Ms. Mushtaq’s publication Heart Lamp: Selected Stories, a postulation of 12 abbreviated stories selected from the galore she has written betwixt 1990 and 2023, translated to English by Deepa Bhasthi, won the International Booker Prize for 2025.

She reminisces astir her aboriginal days arsenic portion of the Bandaya (rebellion) question that swept Kannada lit successful the 1970s, an acquisition which has influenced her work.

“As a subordinate of Bandaya, the basal compulsion was that writers should beryllium activists too. They should place with Dalits, farmers, feminist movements and section connection movements, instrumentality up issues of the marginalised and the downtrodden, whose voices did not person capable spot to beryllium heard. The writers had to lend their dependable to them,” she says.

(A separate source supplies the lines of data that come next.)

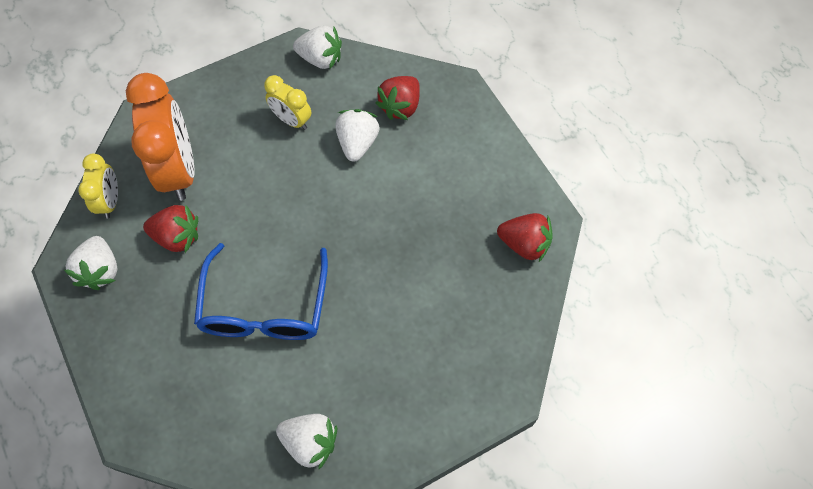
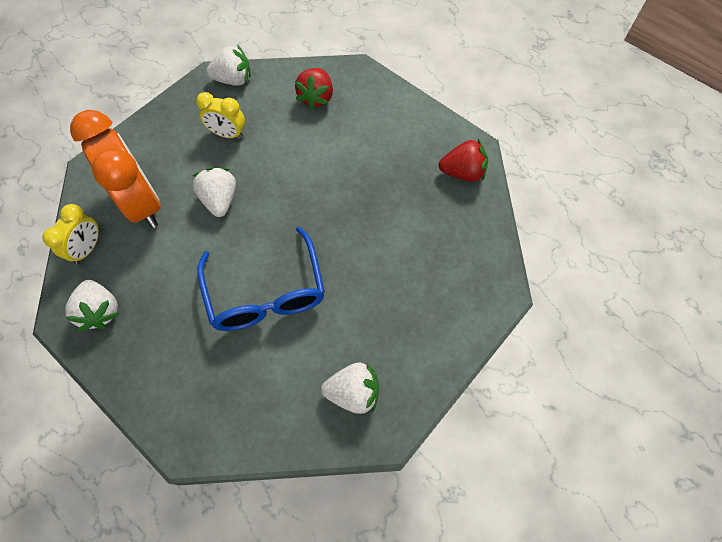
camera: 20 degrees left, 0 degrees up
(110, 201) = (87, 249): yellow clock -> yellow clock turned 45 degrees clockwise
(177, 237) = (162, 259): red strawberry -> none
(357, 143) = (292, 136): white strawberry -> white strawberry (220, 200)

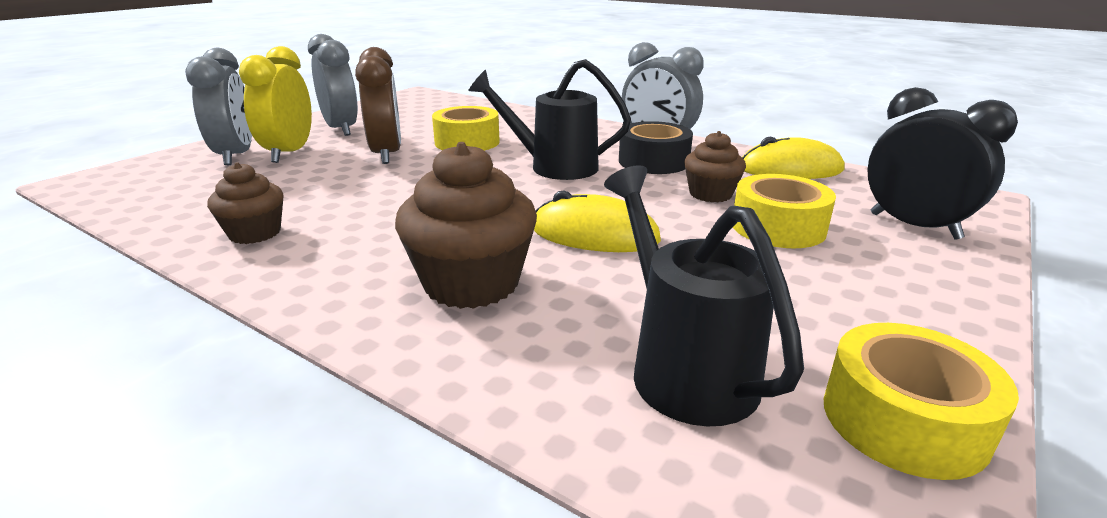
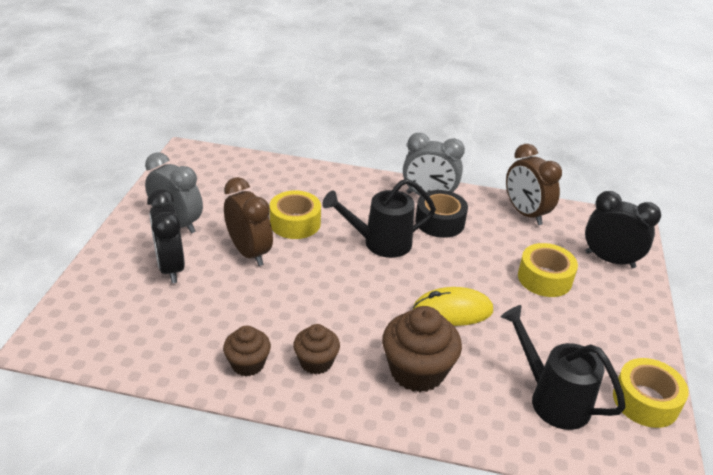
camera: 25 degrees left, 10 degrees up
(236, 156) = (130, 280): grey clock -> none
(289, 153) = (171, 267): yellow clock -> black clock
(710, 194) = (493, 253): brown cupcake -> brown cupcake (316, 362)
(790, 169) = (525, 213): yellow mouse -> brown clock

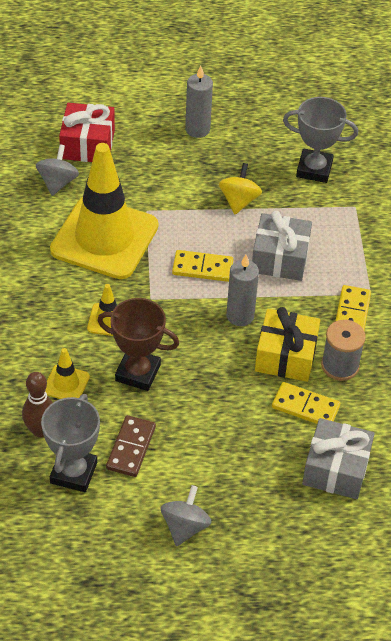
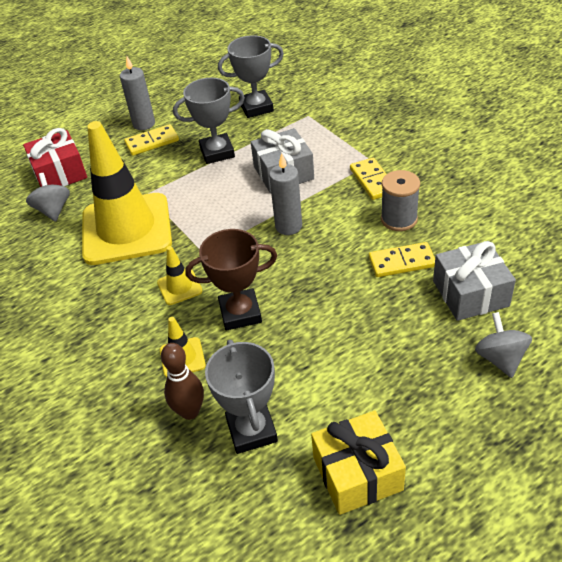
camera: 25 degrees left, 5 degrees down
(131, 448) = (286, 377): brown domino -> none
(185, 526) = (393, 415): grey spinning top -> grey spinning top (500, 358)
(202, 268) = (228, 209): yellow domino -> yellow domino (152, 142)
(239, 201) = (217, 152): yellow spinning top -> grey trophy
(286, 356) = (351, 235): yellow gift -> yellow gift (357, 473)

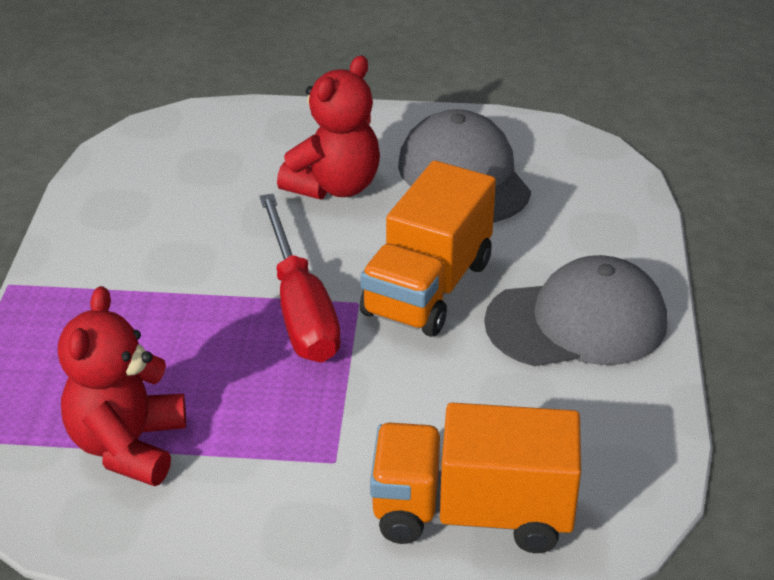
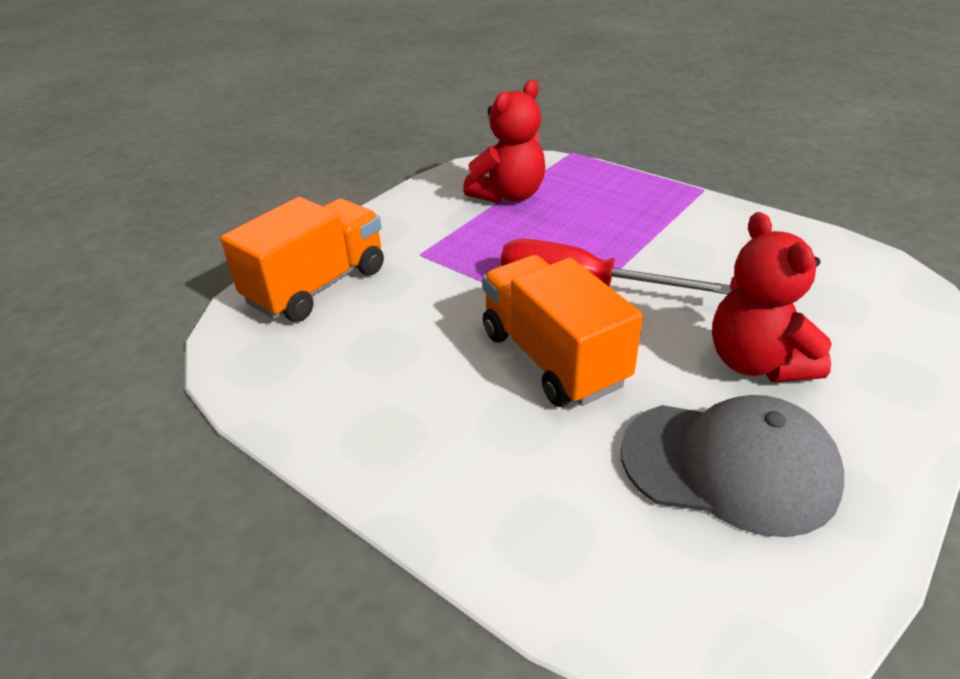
camera: 125 degrees right, 0 degrees up
(127, 446) = (508, 195): red teddy bear -> red teddy bear turned 90 degrees clockwise
(577, 322) = (426, 427): grey cap -> none

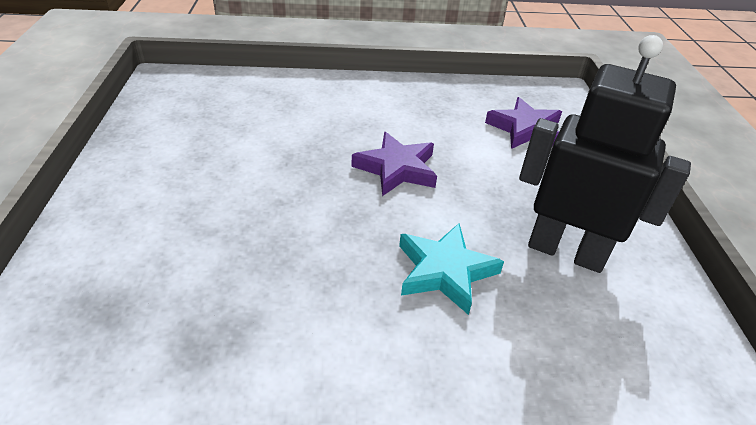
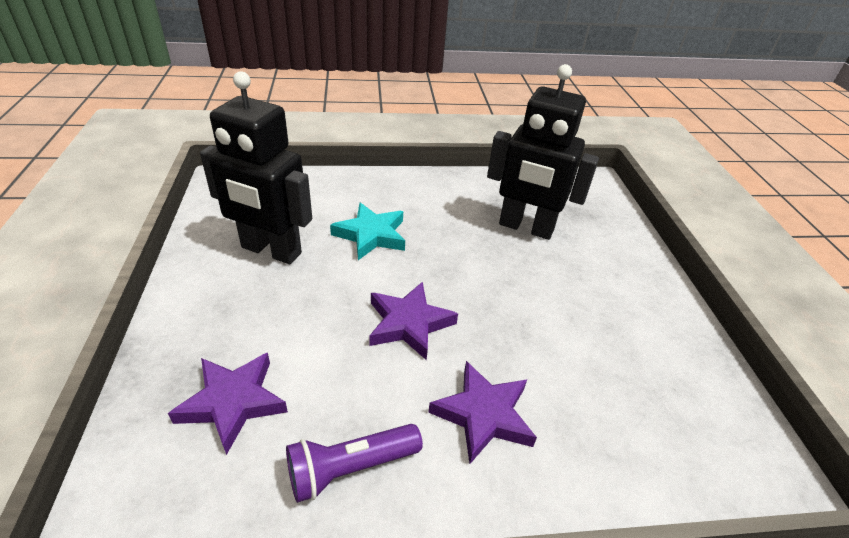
camera: 175 degrees right, 0 degrees up
(214, 278) = (526, 228): none -> black robot
(345, 113) = (483, 414): none -> purple star
(436, 98) = (350, 468): none -> purple flashlight

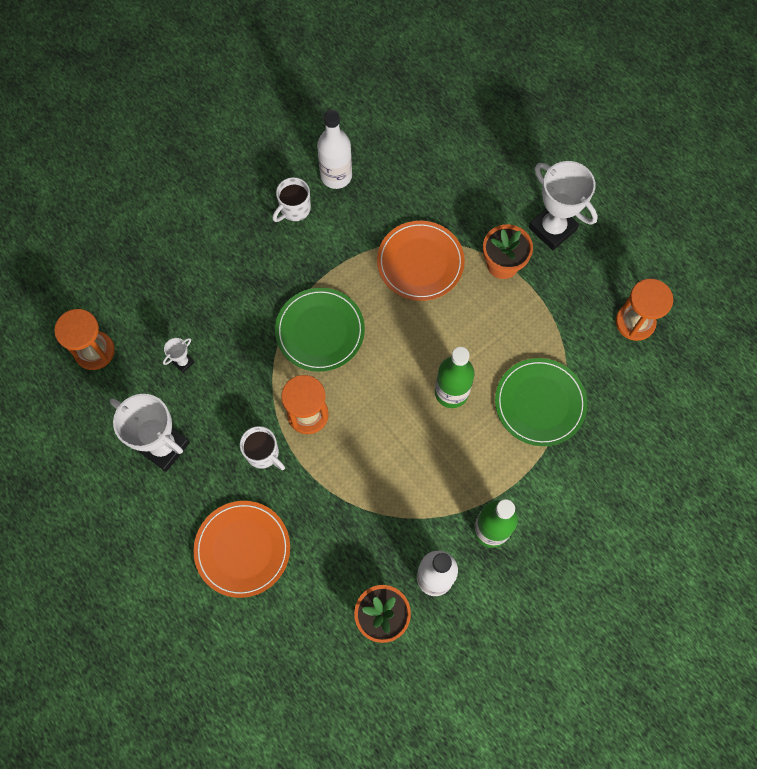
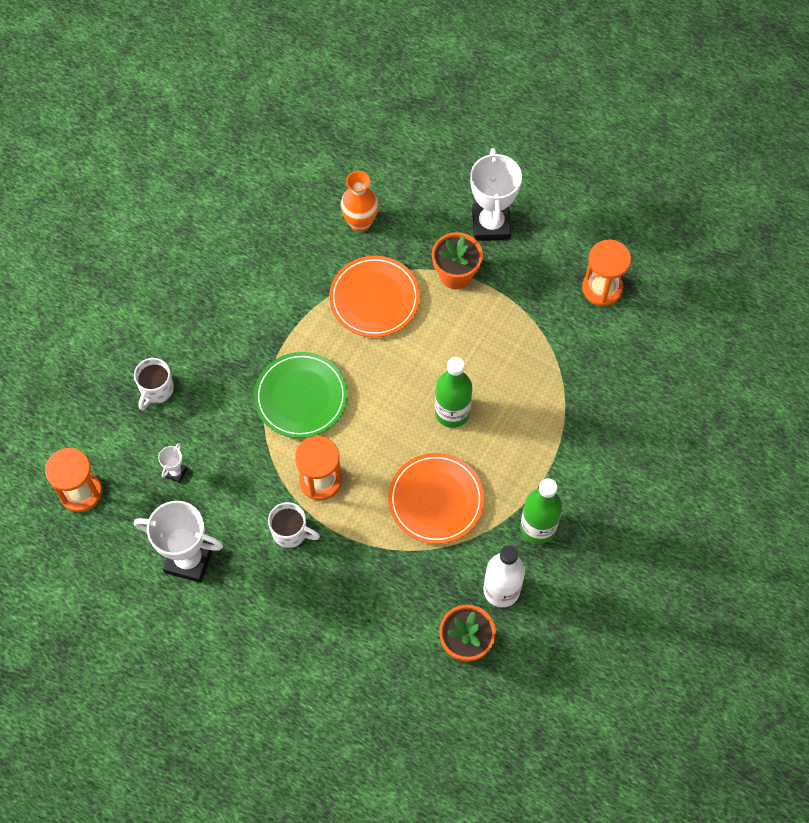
camera: 20 degrees left, 5 degrees down
(242, 549) = (306, 629): orange plate -> orange plate (436, 500)
(294, 209) = (229, 287): white mug -> white mug (156, 390)
(336, 176) = (258, 241): white bottle -> none
(433, 188) = (360, 223): none -> orange vase
(540, 403) = (540, 394): green plate -> none
(552, 228) = (491, 224): white trophy -> white trophy turned 60 degrees clockwise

But arsenic a Muslim pistillate writer, she had to woody with a full antithetic acceptable of dilemmas arsenic to what would go the worldly of her literature.

“When we had discussions with the Bandaya writers and readers, they told maine to accumulate the assorted experiences and grey areas, the beardown notions of patriarchy and alienation that are portion of the Muslim experience. That was the toughest job, due to the fact that past I had to enactment arsenic a captious insider. I cognize truthful galore ins and outs of the community, their weaknesses and their happiness. When I represent a Muslim, helium volition not lone beryllium godly, but demonish too, which is erstwhile radical successful the assemblage started saying that I americium exposing oregon targeting them erstwhile they are already successful trouble. They don’t adjacent deliberation that this is literature,” she says.

Her younger sister, who accompanies her, remembers the clip successful 2002 erstwhile an organisation issued a ‘fatwa’ against her pursuing the comments she made successful an interview.

Self-censor

“All these pressures, each these allegations from extremist Muslims arsenic good arsenic the close helping person led maine to self-censor a bit. When I commencement writing, it does not travel easy to me. I person to measurement each connection and its implications,” says Ms. Mushtaq. 

She says that the simple, accessible connection of her stories, without overmuch literate adornments, was a conscious determination to scope the largest fig of people.

“I wanted to accidental immoderate astir Muslims are practising is not successful the existent tone of Islam, it is conscionable the patriarchy successful the guise of Islam. It is not the religion talking, it is immoderate radical talking successful the sanction of religion. Most of the women characters successful my stories speech successful this tone. Most of my protagonists are uneducated, but they person clarity of thought,” she says.

Her practise arsenic a lawyer has provided her opportunities to instrumentality successful a batch of varied experiences, immoderate of which person go subjects of her stories. “When faced with uncommon circumstances and challenges, radical respond successful unique, unexpected ways. One conscionable has to witnesser it for it to aboriginal crook into stories,” she says.

The enactment besides means that abbreviated communicative is her astir preferred form. A caller and her autobiography has remained astatine a half-way constituent for the past 2 years. She hopes to instrumentality a interruption from each the Booker-led globe-trotting to implicit these soon.